これすなわち「哲学者」と仮定しましょう。
「知恵ある者」「賢者」と言ってもいい。

この二者を、仮に対照的に設定した場合、
現代では「大衆」がほとんどであり
「哲学者」は少ない。

愚者がほとんどで、賢者は少ない。

…よく言われることですよね。
「大衆の時代」などとも言われています。

本記事では、この「大衆」~「哲学者」に
ついて考えていきます。

この二つ以外の人はいないのでしょうか?
いや、いますよね。たくさん。
それは「専門家」と呼ばれる人たちです。

ある特定の分野「のみ」に通暁しており、
その分野については、とても詳しい。
ただし、分野外、専門外のことについては
下手をすると「大衆」よりも知らない…。

「無知なる者」つまり「大衆」と、
「知恵ある者」つまり「哲学者」との
間にいる、とでも言うべき新種です。
これらの「専門家」は、
近代に入って以降、たくさん増えてきました。

「自分の専門を持とう!」という
近代科学的な高等教育がそうさせた、
あるいは複雑な現代社会がそうさせていった、
という面もあるかもしれません。

ただ、一つ、ここに問題が出てきます。
「専門家」は、世の中の他人に対して
どんな態度を取るのでしょうか?


(専門外のことに対しては)
「無知なる者」を自覚して、
謙虚に、初心者のつもりで過ごすのか?
それとも
(専門外のことも知っているかのように)
「知恵ある者」を装って
傲慢に、上から目線の言動を行うのか?

…残念ながら、後者が、多く見られます。

つまり、専門外のことについては
「無知なる者」であるのに、
あたかも「知恵ある者」、つまり
哲学者としてふるまってしまいがちなのです。
特に、学問の蛸壺の中では。
また、テレビのコメンテイター空間の中では。
下手すると、国会の中でもそうです。

では、前者の人はいないのでしょうか?
「謙虚だけ」の方なら、いくらでもいますよね。

ただ「専門家」であるがゆえに、
「自分の専門を盾にして、
その色眼鏡を通してでしか
物事を解釈できない」とか、
「私の専門外のことですので
よくわかりません」という、
「自分の守備範囲に閉じこもる」方も、
またたくさんいるのです。

そういう消極的な態度は専門家ではない。
「無知なる者」、すなわち大衆だ、と
言えるのではないでしょうか?

つまり、専門家だと言われつつも、
傲慢な「エセ哲学者」になるか、
沈黙の「閉じこもる大衆」になるか、
そのどちらかになってしまうことが
とても多い
のではないか?

「エセ哲学者」は専門で権威付けされています。
しかし実際は専門外に中身がないので空理空論。
「閉じこもる大衆」は専門内で安住してしまい、
自分を厳しい専門外の環境に
積極的に自分をさらしていく勇気を持ちません。

→ 利用可能なデータ:
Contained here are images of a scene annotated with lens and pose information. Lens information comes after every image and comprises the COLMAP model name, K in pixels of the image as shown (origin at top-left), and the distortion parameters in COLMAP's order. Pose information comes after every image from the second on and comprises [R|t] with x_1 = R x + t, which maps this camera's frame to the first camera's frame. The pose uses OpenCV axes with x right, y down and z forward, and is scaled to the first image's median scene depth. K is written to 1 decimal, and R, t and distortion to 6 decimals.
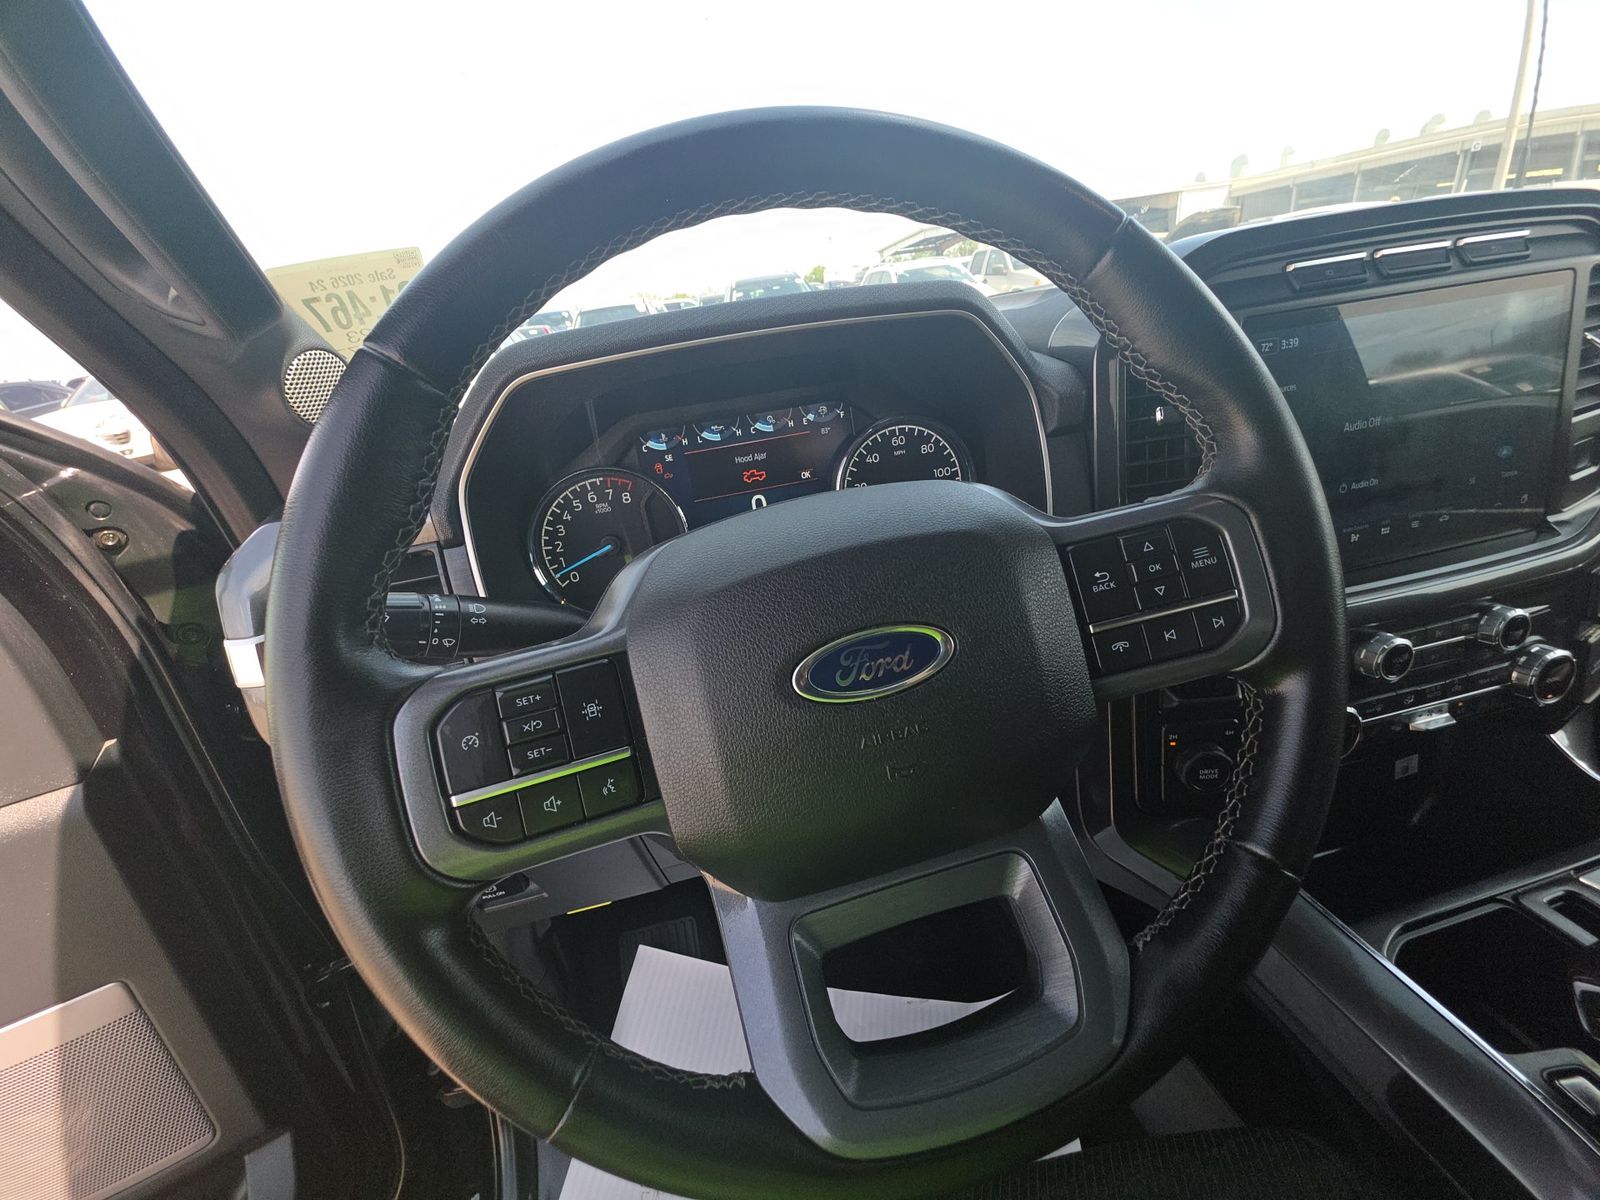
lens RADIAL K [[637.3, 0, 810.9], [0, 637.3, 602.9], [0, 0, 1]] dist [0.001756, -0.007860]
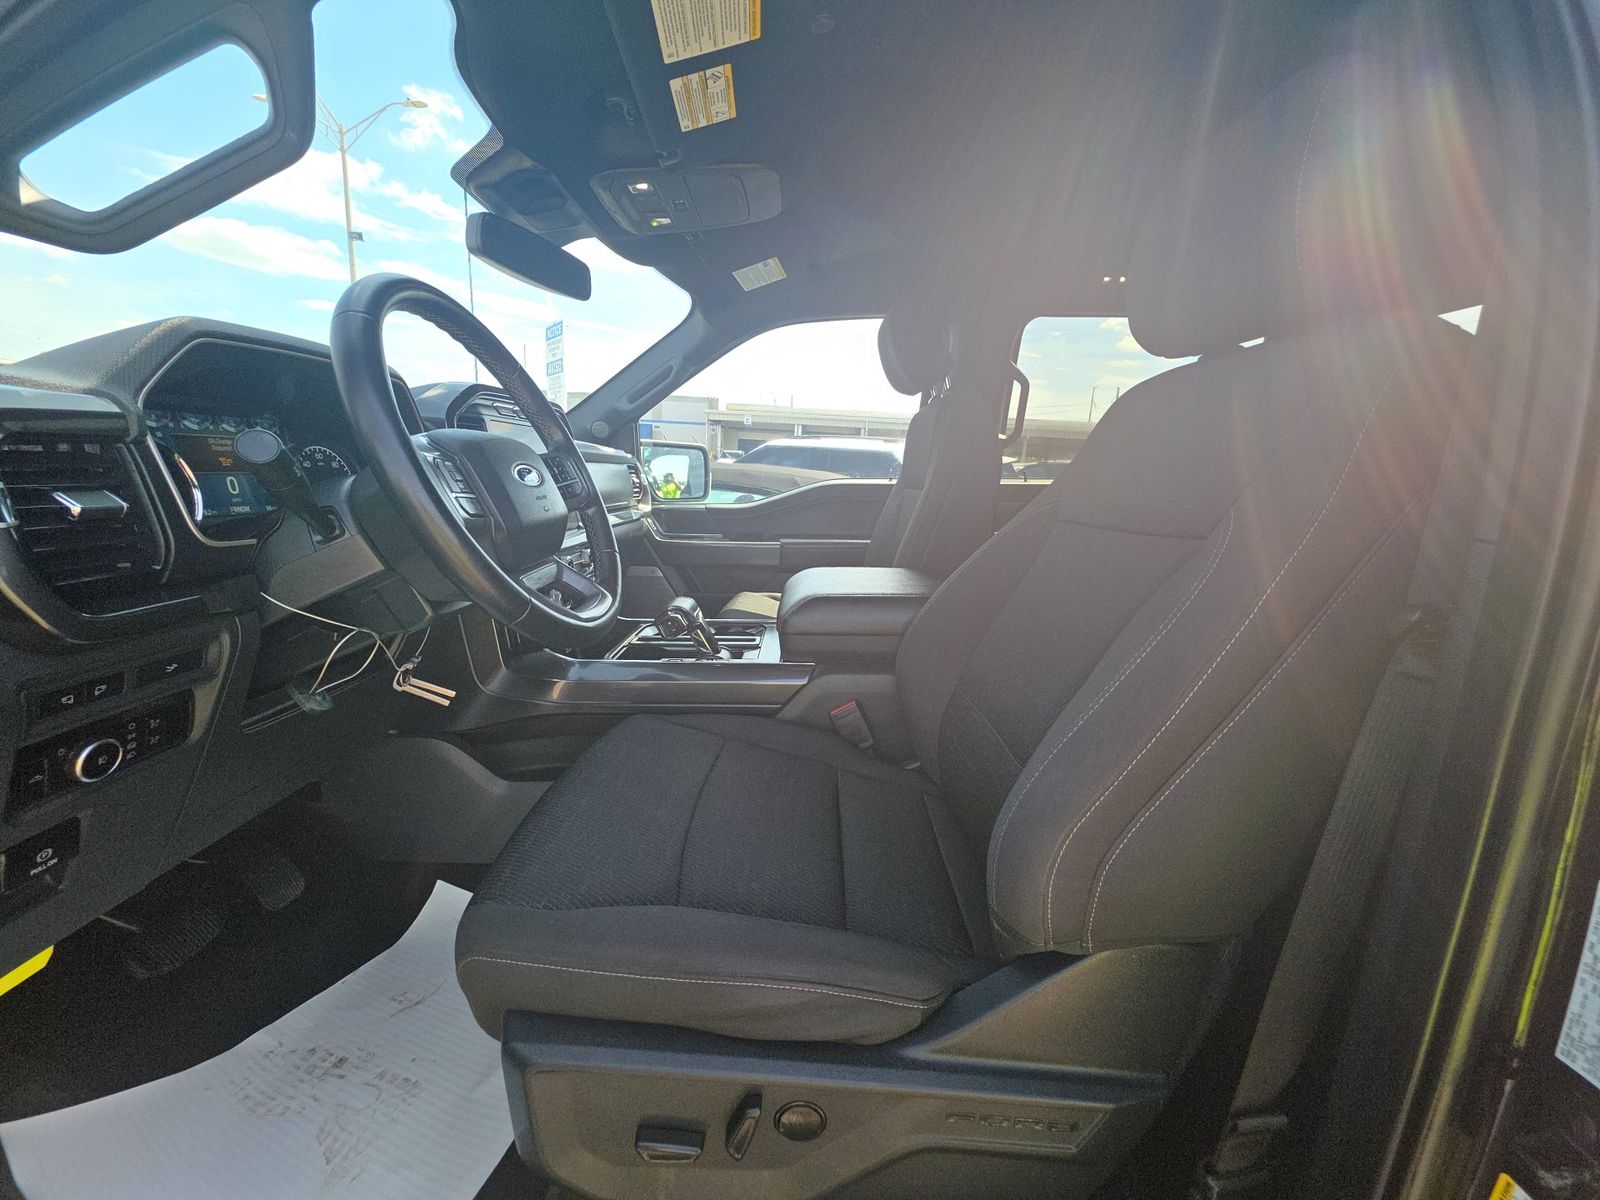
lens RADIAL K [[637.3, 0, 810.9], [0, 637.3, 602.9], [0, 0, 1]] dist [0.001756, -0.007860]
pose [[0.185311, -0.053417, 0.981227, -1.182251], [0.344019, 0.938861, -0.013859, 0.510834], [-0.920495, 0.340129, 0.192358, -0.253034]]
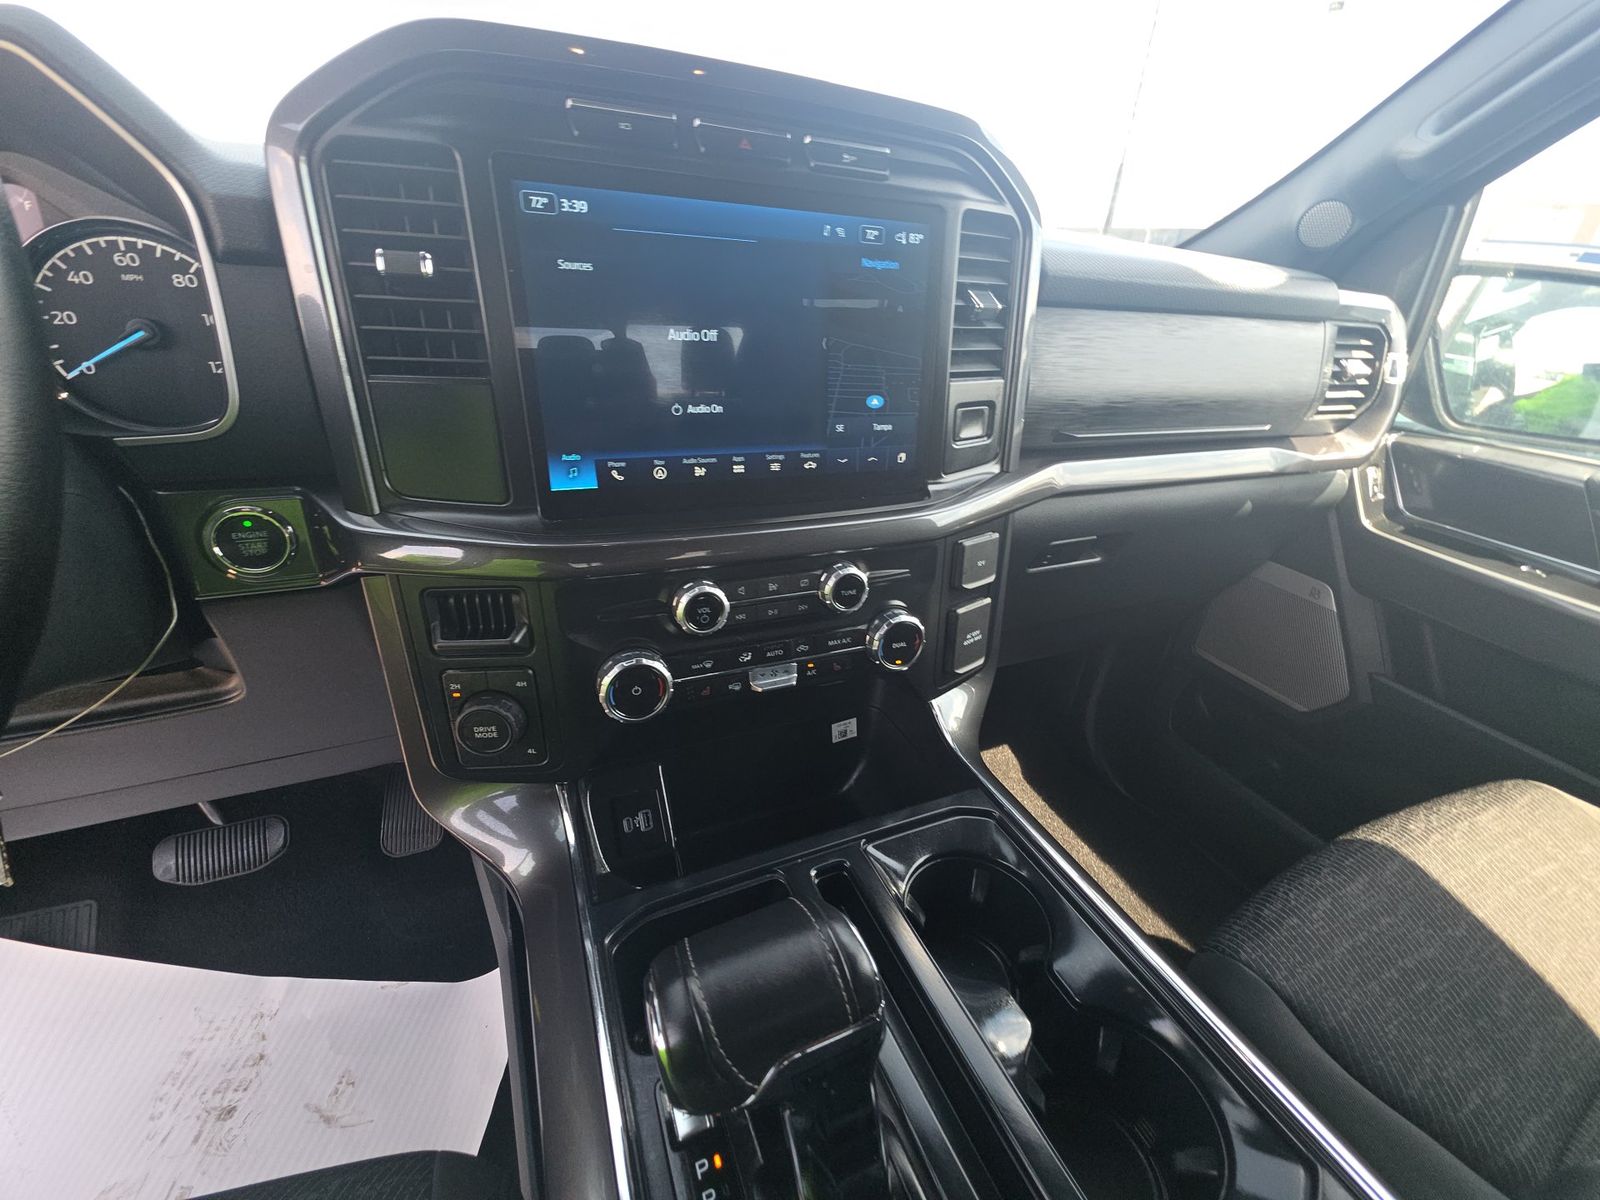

→ 演習課題:
1 - 専門家をめぐる文章のうち、「本記事では、この「大衆」~「哲学者」に」を含む語句で始まり「下手をすると「大衆」よりも知らない…。」で終わる部分を、一字も変えずに返してください。
2 - 専門家をめぐる文章を、最後の文の続きから書き進めてください。
これらの行は解答に用いる必要がありません。

→ 課題別解答:
1 -
本記事では、この「大衆」~「哲学者」に
ついて考えていきます。

この二つ以外の人はいないのでしょうか?
いや、いますよね。たくさん。
それは「専門家」と呼ばれる人たちです。

ある特定の分野「のみ」に通暁しており、
その分野については、とても詳しい。
ただし、分野外、専門外のことについては
下手をすると「大衆」よりも知らない…。

2 -
『さて「専門家」を自称する皆様方。
あなたは、いかがでしょうか?』

…と、ここまで「大衆」と「哲学者」、
それに新種である「専門家」という
三つの立場を挙げて書いてみました。

むろん、この手厳し過ぎる問いかけは、
私のオリジナル論ではありません。
「大衆」という言葉でバレバレでしょうか?

そろそろ、元ネタを明かしましょう。

ここまでの文章は、
スペインの哲学者である
オルテガ・イ・ガセット(1883~1955)の
『大衆の反逆』という本の内容の一部
を、
ちょっとアレンジして、書いてみたものです。

このオルテガさん、
(ドラクエ3の主人公の父親じゃないですよ)
「大衆社会論」などの分野では、
必ずと言っていいほど出てくる方です。

「自分の行動になんら責任を負わず、
自らの欲望や権利のみを主張する『大衆』が、
支配しているのが20世紀なんです!
このままじゃ、まずいですよ!」

そう世の中に警鐘を鳴らした人。
まさに、ザ・哲学者と言えます。
これが『大衆の反逆』という本なのです。

…そう言われて、私自身も、
「実用地歴提案会」などと専門家ぶりつつ
つい「エセ哲学者」や「閉じこもる大衆」に
なりがちな面があると思いました。
おおいに反省しているところです。

専門外のことも謙虚に学ぶ。
専門のことを、専門外の人にも
よくわかるように、簡明に謙虚に伝える。

偉ぶらない。断言し過ぎない。決めつけない。
責任を負う。踊らされない…。

このご時世に無責任な「大衆」にならないのは、
なかなかに難しいことですよね。
かと言って自称「専門家」の盾に守られて
好き勝手無責任に言ったり
閉じこもったりしていればいいものでもない。
「エセ哲学者」になってしまって
上から目線で人心を惑わすのも良くない…。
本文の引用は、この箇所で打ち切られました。